> [TASK BRIEF]
Your answer should give again, exactly, the lines from the beginning of the entries below through the line containing "gambit, for to". It must contain no pictures.

---- THE DATA

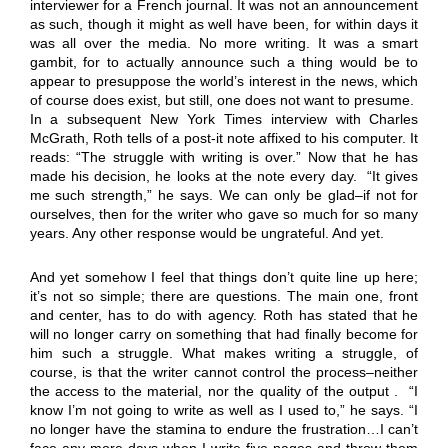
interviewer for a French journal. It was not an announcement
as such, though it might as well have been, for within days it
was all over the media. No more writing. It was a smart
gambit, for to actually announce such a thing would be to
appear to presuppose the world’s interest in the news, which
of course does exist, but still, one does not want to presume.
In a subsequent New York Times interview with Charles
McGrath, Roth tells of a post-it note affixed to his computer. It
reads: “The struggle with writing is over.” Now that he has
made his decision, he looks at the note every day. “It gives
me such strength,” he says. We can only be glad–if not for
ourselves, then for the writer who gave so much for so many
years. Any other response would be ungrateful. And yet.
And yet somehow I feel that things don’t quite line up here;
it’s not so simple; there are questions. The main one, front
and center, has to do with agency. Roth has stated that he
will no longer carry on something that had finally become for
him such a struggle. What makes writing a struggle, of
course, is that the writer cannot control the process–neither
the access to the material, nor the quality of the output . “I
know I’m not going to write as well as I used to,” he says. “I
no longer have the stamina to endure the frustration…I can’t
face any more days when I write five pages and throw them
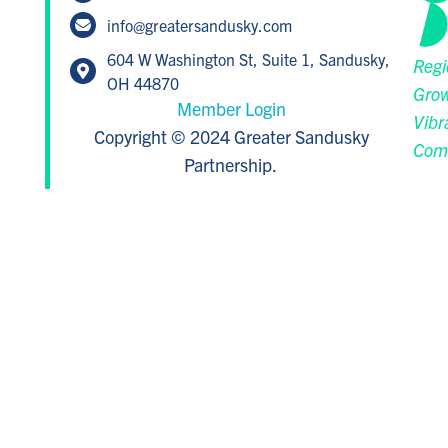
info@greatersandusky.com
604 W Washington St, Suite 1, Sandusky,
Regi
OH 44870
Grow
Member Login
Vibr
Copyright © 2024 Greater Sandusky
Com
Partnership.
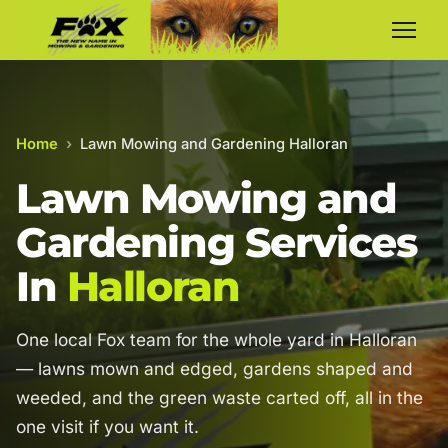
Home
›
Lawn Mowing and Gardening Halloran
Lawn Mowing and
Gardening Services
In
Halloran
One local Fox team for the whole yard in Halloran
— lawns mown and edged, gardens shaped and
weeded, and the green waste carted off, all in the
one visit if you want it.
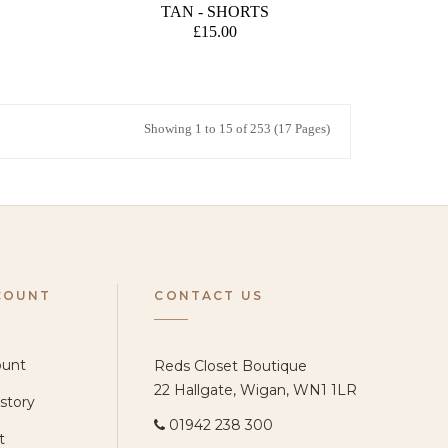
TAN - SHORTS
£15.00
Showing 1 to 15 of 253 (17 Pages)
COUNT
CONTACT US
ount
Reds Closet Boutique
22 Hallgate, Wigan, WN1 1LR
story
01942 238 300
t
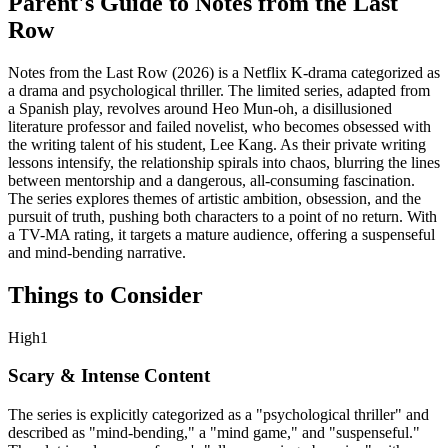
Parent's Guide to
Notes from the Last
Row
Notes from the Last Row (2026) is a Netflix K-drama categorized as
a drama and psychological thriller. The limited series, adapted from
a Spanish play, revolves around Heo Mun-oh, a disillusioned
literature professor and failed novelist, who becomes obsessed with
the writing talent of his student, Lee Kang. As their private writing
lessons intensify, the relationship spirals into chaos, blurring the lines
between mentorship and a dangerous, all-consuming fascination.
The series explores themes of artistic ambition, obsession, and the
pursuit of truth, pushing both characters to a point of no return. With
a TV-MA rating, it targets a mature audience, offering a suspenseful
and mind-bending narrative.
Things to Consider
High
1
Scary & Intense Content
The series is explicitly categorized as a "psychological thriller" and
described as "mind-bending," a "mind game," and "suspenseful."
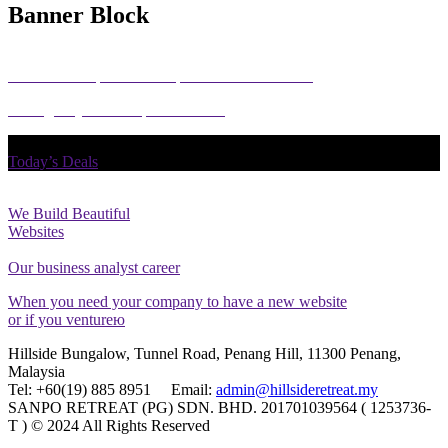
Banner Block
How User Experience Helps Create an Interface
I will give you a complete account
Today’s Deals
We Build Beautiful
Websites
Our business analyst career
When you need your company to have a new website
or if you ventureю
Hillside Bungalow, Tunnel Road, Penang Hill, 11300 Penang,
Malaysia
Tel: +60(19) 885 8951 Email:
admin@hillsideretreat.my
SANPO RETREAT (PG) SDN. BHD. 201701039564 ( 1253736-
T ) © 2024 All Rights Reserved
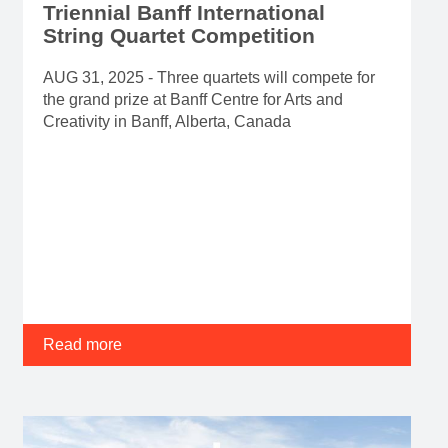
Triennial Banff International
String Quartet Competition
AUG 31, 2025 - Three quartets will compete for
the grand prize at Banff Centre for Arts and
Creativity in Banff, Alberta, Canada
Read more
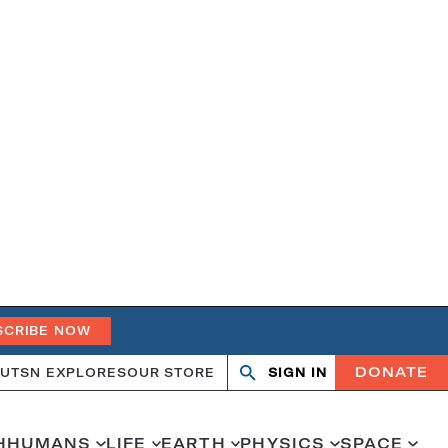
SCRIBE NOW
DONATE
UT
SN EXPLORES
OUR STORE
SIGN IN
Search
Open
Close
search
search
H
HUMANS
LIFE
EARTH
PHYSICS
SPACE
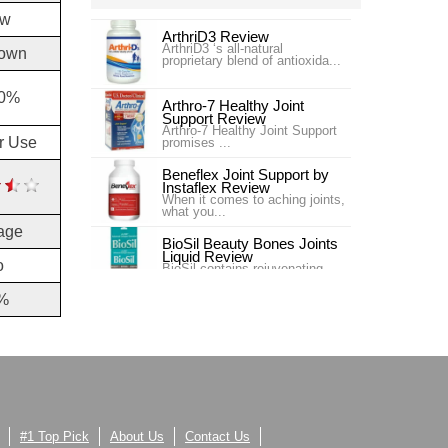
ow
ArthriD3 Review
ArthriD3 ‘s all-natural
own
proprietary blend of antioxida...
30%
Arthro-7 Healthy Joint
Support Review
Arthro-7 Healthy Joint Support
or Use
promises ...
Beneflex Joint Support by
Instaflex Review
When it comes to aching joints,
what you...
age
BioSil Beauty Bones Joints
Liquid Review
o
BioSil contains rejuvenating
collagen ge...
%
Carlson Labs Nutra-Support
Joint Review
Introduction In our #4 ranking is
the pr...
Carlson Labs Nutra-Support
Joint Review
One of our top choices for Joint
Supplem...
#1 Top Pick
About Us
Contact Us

--------

> [SOLUTION TO THIS TASK]
interviewer for a French journal. It was not an announcement
as such, though it might as well have been, for within days it
was all over the media. No more writing. It was a smart
gambit, for to actually announce such a thing would be to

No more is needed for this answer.